Budget optimism spurs Wall Street rally

2012-11-20 07:41

New York - US stocks bounced higher for a second consecutive session on Monday as investors were encouraged by the early atmosphere surrounding talks to tackle the nation's fiscal crunch.

Stronger-than-expected earnings from Lowe's and Tyson Foods, as well as encouraging housing data, also contributed to the market's advance. Tyson and Lowe's were the top two percentage gainers on the S&P 500.    

The S&P 500 is up more than 2% in the last two sessions as rhetoric from legislators over the weekend suggests a deal could be reached to stave off the looming "fiscal cliff", a series of tax and spending changes that will begin to take effect in the new year. The two sides are still far apart in negotiations, however.

The benchmark S&P index had fallen 5.3% between Election Day and Friday's rebound, as investors took the opportunity to sell stocks - including some of the year's best performers - just in case Washington cannot come to an agreement and taxes on dividends and capital gains rise in 2013.

"Everyone is quietly breathing a sigh of relief, because frankly, we are no longer looking over the edge of a cliff, we are looking at an opportunity to step back and recalibrate," said Peter Kenny, managing director at Knight Capital in Jersey City, New Jersey.

However, the rebound could be a short-lived reprieve from the sharp declines and market volatility could still rise, depending on progress in negotiations. A number of sectors were considered oversold on a technical basis - suggesting a buying opportunity.

"There is no question, what lit the fuse was constructive conversation, constructive talking points out of Washington that has done far more to help the market than anything else - the backdrop is the oversold market," Kenny said.

Monday's advance marked the biggest percentage gain for the S&P 500 since November 6, when the European Central Bank announced a new bond-buying program aimed at containing the region's debt crisis.

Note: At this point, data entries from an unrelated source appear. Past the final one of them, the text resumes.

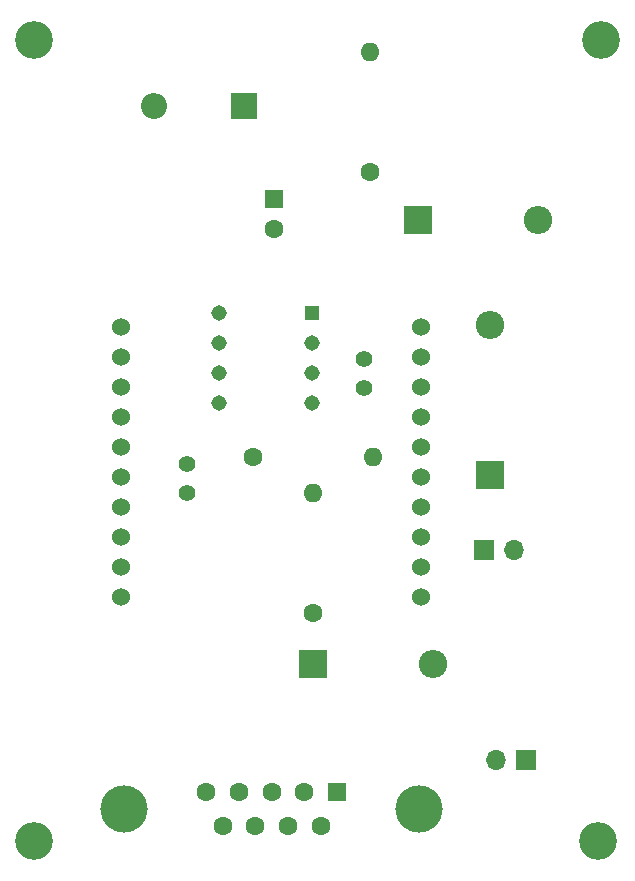
<source format=gts>
G04 #@! TF.GenerationSoftware,KiCad,Pcbnew,(5.1.4)-1*
G04 #@! TF.CreationDate,2019-12-12T15:35:04+01:00*
G04 #@! TF.ProjectId,LIN bus esp32,4c494e20-6275-4732-9065-737033322e6b,2*
G04 #@! TF.SameCoordinates,Original*
G04 #@! TF.FileFunction,Soldermask,Top*
G04 #@! TF.FilePolarity,Negative*
%FSLAX46Y46*%
G04 Gerber Fmt 4.6, Leading zero omitted, Abs format (unit mm)*
G04 Created by KiCad (PCBNEW (5.1.4)-1) date 2019-12-12 15:35:04*
%MOMM*%
%LPD*%
G04 APERTURE LIST*
%ADD10C,4.000000*%
%ADD11C,1.600000*%
%ADD12R,1.600000X1.600000*%
%ADD13O,1.700000X1.700000*%
%ADD14R,1.700000X1.700000*%
%ADD15O,1.600000X1.600000*%
%ADD16C,1.308000*%
%ADD17R,1.308000X1.308000*%
%ADD18O,2.400000X2.400000*%
%ADD19R,2.400000X2.400000*%
%ADD20O,2.200000X2.200000*%
%ADD21R,2.200000X2.200000*%
%ADD22C,1.400000*%
%ADD23C,3.200000*%
%ADD24C,1.524000*%
G04 APERTURE END LIST*
D10*
X136138000Y-113608000D03*
X161138000Y-113608000D03*
D11*
X144483000Y-115028000D03*
X147253000Y-115028000D03*
X150023000Y-115028000D03*
X152793000Y-115028000D03*
X143098000Y-112188000D03*
X145868000Y-112188000D03*
X148638000Y-112188000D03*
X151408000Y-112188000D03*
D12*
X154178000Y-112188000D03*
D13*
X167640000Y-109474000D03*
D14*
X170180000Y-109474000D03*
D11*
X148844000Y-64476000D03*
D12*
X148844000Y-61976000D03*
D15*
X152146000Y-86868000D03*
D11*
X152146000Y-97028000D03*
D15*
X156972000Y-49530000D03*
D11*
X156972000Y-59690000D03*
D15*
X157226000Y-83820000D03*
D11*
X147066000Y-83820000D03*
D13*
X169164000Y-91694000D03*
D14*
X166624000Y-91694000D03*
D16*
X144147000Y-74168000D03*
X144147000Y-76708000D03*
X144147000Y-71628000D03*
X144147000Y-79248000D03*
D17*
X152017000Y-71628000D03*
D16*
X152017000Y-79248000D03*
X152017000Y-74168000D03*
X152017000Y-76708000D03*
D18*
X167132000Y-72644000D03*
D19*
X167132000Y-85344000D03*
D18*
X162306000Y-101346000D03*
D19*
X152146000Y-101346000D03*
D18*
X171196000Y-63754000D03*
D19*
X161036000Y-63754000D03*
D20*
X138684000Y-54102000D03*
D21*
X146304000Y-54102000D03*
D22*
X141478000Y-84368000D03*
X141478000Y-86868000D03*
X156464000Y-75478000D03*
X156464000Y-77978000D03*
D23*
X128524000Y-116332000D03*
D24*
X135890000Y-72844000D03*
X135890000Y-75384000D03*
X135890000Y-77924000D03*
X135890000Y-80464000D03*
X135890000Y-83004000D03*
X135890000Y-85544000D03*
X135890000Y-88084000D03*
X135890000Y-90624000D03*
X135890000Y-93164000D03*
X135890000Y-95704000D03*
X161290000Y-72844000D03*
X161290000Y-75384000D03*
X161290000Y-77924000D03*
X161290000Y-80464000D03*
X161290000Y-83004000D03*
X161290000Y-85544000D03*
X161290000Y-88084000D03*
X161290000Y-90624000D03*
X161290000Y-93164000D03*
X161290000Y-95704000D03*
D23*
X128524000Y-48514000D03*
X176530000Y-48514000D03*
X176276000Y-116332000D03*
M02*

</source>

Shares of Lowe's, the world's No 2 home improvement chain, jumped 6.2% to $33.96 to hit a 52-week high after the company reported higher-than-expected quarterly profit and raised its full-year sales forecast.

Home improvement chains tend to benefit as housing strengthens. US home resales unexpectedly increased in October, while separate data showed homebuilder sentiment rose to its highest level in over six years in November. 

The PHLX Housing Index rose 1.8%.

The Dow Jones industrial average gained 207.65 points at 12 795.96. The Standard & Poor's 500 Index was up 27.01 points at 1 386.89. The Nasdaq Composite Index was up 62.94 points at 2 916.07.

The S&P edged above its 200-day moving average at around 1 382, which has acted as a resistance level since a drop below the technically significant mark on November 8.

Tyson Foods beat expectations and gave an upbeat forecast, sending its stock up 10.9% to $18.72. 

Intel shares edged higher, up 0.3% to $20.25 after the company said its chief executive will retire in May. 

Commodities prices surged, boosting shares of resource companies. Freeport-McMoRan rose 4.1% to $38.28, while US Steel rose 5.3% to $21.15. The S&P materials sector advanced 2.9% as the best performing of the 10 major S&P sectors.